Istana Ungkap GOTO-Grab Bakal Merger, Sahamnya Terbang 8,20%
Istana Kepresidenan mengungkap adanya potensi merger antara raksasa teknologi GOTO dan Grab. Kabar ini langsung membuat saham GOTO melonjak 8,20% di BEI.
Jakarta, JClarity – Saham PT GoTo Gojek Tokopedia Tbk (GOTO) melonjak tajam 8,20% ke level Rp 66 per saham pada perdagangan Senin (10/11/2025), setelah kabar rencana penggabungan (merger) dengan rival utamanya, Grab, dikonfirmasi oleh pihak Istana Kepresidenan. Kenaikan harga saham GOTO ini didorong langsung oleh sentimen positif dari pengakuan pejabat tinggi negara mengenai potensi mega-transaksi tersebut.
Menteri Sekretaris Negara (Mensesneg) Prasetyo Hadi membenarkan adanya rencana merger atau akuisisi antara GoTo dan Grab Holdings Ltd, yang kini tengah menjadi bagian dari kajian pemerintah. Prasetyo menjelaskan bahwa pembahasan ini termasuk dalam diskusi yang lebih luas terkait penyempurnaan rancangan Peraturan Presiden (Perpres) mengenai ekosistem ojek daring (ojol).

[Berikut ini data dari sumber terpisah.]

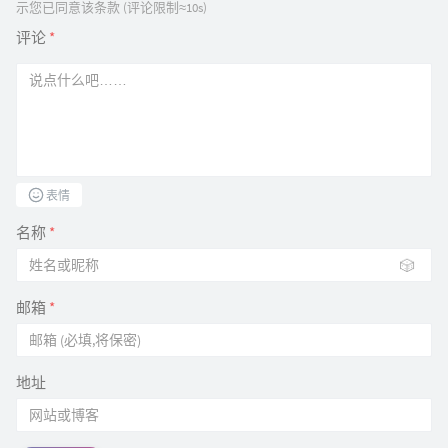
示您已同意该条款 (评论限制≈10s)
评论
*
表情
名称
*
🎲
邮箱
*
地址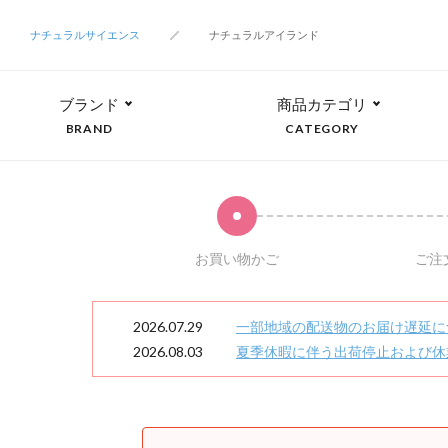
ナチュラルサイエンス
ナチュラルアイランド
ブランド
商品カテゴリ
BRAND
CATEGORY
お買い物かご
ご注
2026.07.29
一部地域の配送物のお届け遅延に
2026.08.03
夏季休暇に伴う出荷停止および休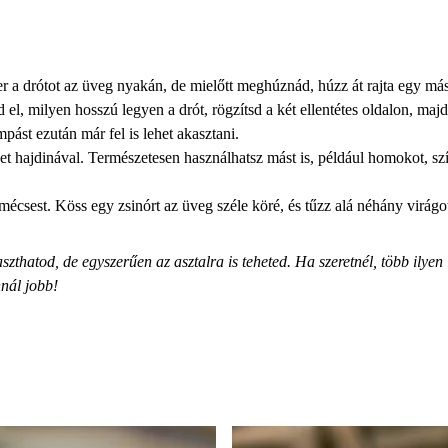
r a drótot az üveg nyakán, de mielőtt meghúznád, húzz át rajta egy más
 el, milyen hosszú legyen a drót, rögzítsd a két ellentétes oldalon, ma
mpást ezután már fel is lehet akasztani.
t hajdinával. Természetesen használhatsz mást is, például homokot, szín
mécsest. Köss egy zsinórt az üveg széle köré, és tűzz alá néhány virágo
szthatod, de egyszerűen az asztalra is teheted. Ha szeretnél, több ilyen 
nnál jobb!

Menurutnya, pemerintah masih menggodok skema terbaik dari penggabungan dua raksasa teknologi tersebut, apakah akan melalui mekanisme merger atau akuisisi.

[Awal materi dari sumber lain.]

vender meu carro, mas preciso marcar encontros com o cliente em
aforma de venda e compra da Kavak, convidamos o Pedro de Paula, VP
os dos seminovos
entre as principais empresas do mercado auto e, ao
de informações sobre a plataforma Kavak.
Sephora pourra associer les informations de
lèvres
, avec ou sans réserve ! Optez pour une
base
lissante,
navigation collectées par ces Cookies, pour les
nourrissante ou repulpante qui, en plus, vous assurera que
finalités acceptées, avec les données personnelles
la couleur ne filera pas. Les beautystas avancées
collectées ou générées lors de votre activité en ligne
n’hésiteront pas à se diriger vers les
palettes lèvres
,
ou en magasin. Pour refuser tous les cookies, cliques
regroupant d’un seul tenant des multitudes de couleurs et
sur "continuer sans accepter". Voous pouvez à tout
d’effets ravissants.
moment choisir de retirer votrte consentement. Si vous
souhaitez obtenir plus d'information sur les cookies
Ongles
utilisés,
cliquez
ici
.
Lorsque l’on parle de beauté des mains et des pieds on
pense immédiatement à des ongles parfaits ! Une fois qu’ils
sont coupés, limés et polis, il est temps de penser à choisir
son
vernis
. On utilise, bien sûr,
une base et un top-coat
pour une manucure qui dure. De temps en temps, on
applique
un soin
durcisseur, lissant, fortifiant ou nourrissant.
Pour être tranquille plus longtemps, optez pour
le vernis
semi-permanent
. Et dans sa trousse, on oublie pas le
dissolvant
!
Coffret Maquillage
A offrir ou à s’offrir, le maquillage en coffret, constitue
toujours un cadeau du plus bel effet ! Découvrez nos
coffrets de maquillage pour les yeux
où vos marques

Lebih lanjut, Mensesneg juga mengungkapkan bahwa Badan Pengelola Investasi (BPI) Danantara akan turut terlibat dalam proses korporasi ini. Keterlibatan lembaga yang mengelola investasi BUMN ini mengindikasikan bahwa rencana penggabungan tersebut memiliki kepentingan strategis nasional, terutama karena Telkom, melalui anak usahanya, juga tercatat sebagai investor di GOTO. Tujuan utama pemerintah turun tangan dalam proses ini adalah untuk menyeimbangkan kepentingan mitra pengemudi dan perusahaan aplikator, sekaligus memastikan keberlanjutan ekosistem yang dianggap sebagai pahlawan penggerak ekonomi rakyat.

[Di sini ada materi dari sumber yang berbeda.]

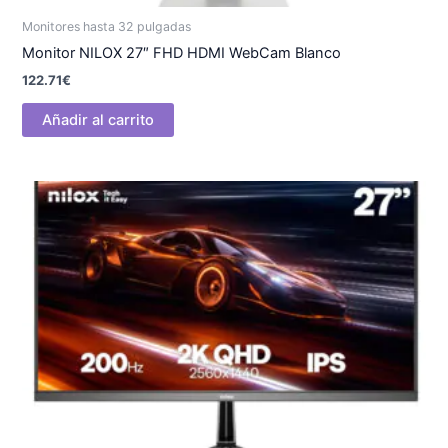
Monitores hasta 32 pulgadas
Monitor NILOX 27″ FHD HDMI WebCam Blanco
122.71
€
Añadir al carrito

Di lantai Bursa Efek Indonesia (BEI), saham GOTO menjadi primadona seiring sentimen dari Istana. Hingga pukul 10.00 WIB, volume perdagangan saham GOTO mencapai 4,68 miliar lembar, dengan frekuensi transaksi mencapai 18,75 ribu kali senilai Rp 307,8 miliar. Penguatan 8,20% ke level Rp 66 per saham tersebut merupakan sinyal kuat respons positif pelaku pasar terhadap potensi konsolidasi pasar ride-hailing dan pengantaran makanan di Indonesia.
Meskipun demikian, Analis Pasar Modal Michael Yeoh menyoroti bahwa sentimen merger yang melibatkan Danantara menjadi faktor pendorong utama pergerakan saham GOTO saat ini. Sebelumnya, saham GOTO sempat mayoritas memerah sepanjang pekan lalu, namun kabar dari Istana berhasil membalikkan sentimen investor. Di sisi korporasi, Sekretaris Perusahaan GOTO, R A Kusumohadiani, sebelumnya telah menyatakan bahwa perseroan mengetahui spekulasi yang beredar, namun tidak dapat memberikan komentar lebih lanjut terhadap rumor di pasar.